I think this point is often overstated or overrated, but the scale of capabilities researchers at this point is really big, and it’s easy to overestimate the impact of one or two particular high profile people.
For what it’s worth, I think that if we are to actually produce good independent alignment research, we need to fund it, and LTFF is basically the only funder in this space. My current guess is a lack of LTFF funding is probably producing more researchers at Anthropic than otherwise, because there just that aren’t many opportunities for people to work on safety or safety-adjacent roles. E.g. I know of people who are interviewing for Anthropic capability teams because idk man, they just want a safety-adjacent job with a minimal amount of security, and it’s what’s available. Having spoken to a bunch of people, I strongly suspect that of the people that I’d want to fund but won’t be funded, at least a good fraction are significantly less likely to join a scaling lab if they were funded, and not more.
(Another possibly helpful datapoint here is that I received an offer from Anthropic last december, and I turned them down.)

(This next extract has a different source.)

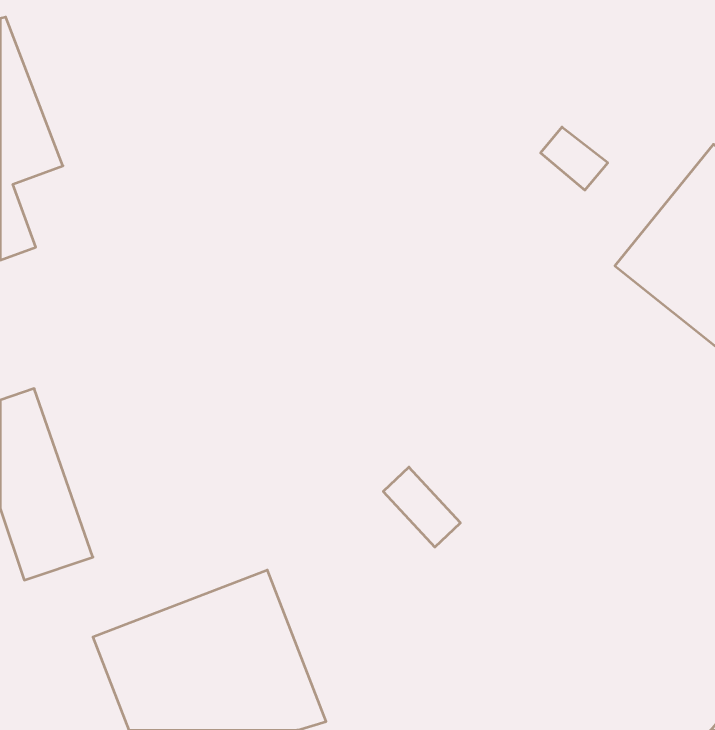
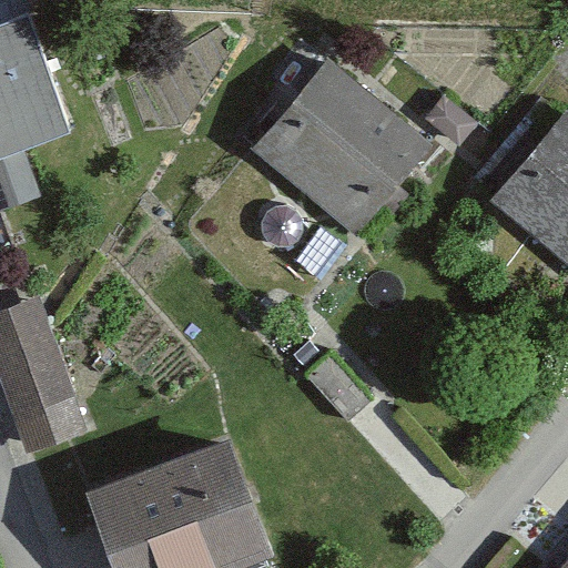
building: none -> [250,57,432,236]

I think this is true at the current margin, because we have so limited money.. But if we receive say enough funding to lower the bar to closer to what our early 2023 bar was, I will still want to make skill-up grants to fairly talented/promising people, and I still think they are quite cost-effective. I do expect those grants to have more capabilities externalities (at least in terms of likelihood, maybe in expectation as well) than when we give grants to people who currently could be hired at (eg) Anthropic but choose not to.
It’s possible you (and maybe Oli?) disagree and think we should fund moderate-to-good direct work projects over all (or almost all) skillup grants; in that case this is a substantive disagreement about what we should do in the future.
That feels concerning. Are there any obvious things that would help with this situation, eg: better career planning and reflection resources for people in this situation, AI safety folks being more clear about what they see as the value/disvalue of working in those types of capability roles?
Seems weird for someone to explicitly want a “safety-adjacent” job unless there are weird social dynamics encouraging people to do that even when there isn’t positive impact to be had from such a job.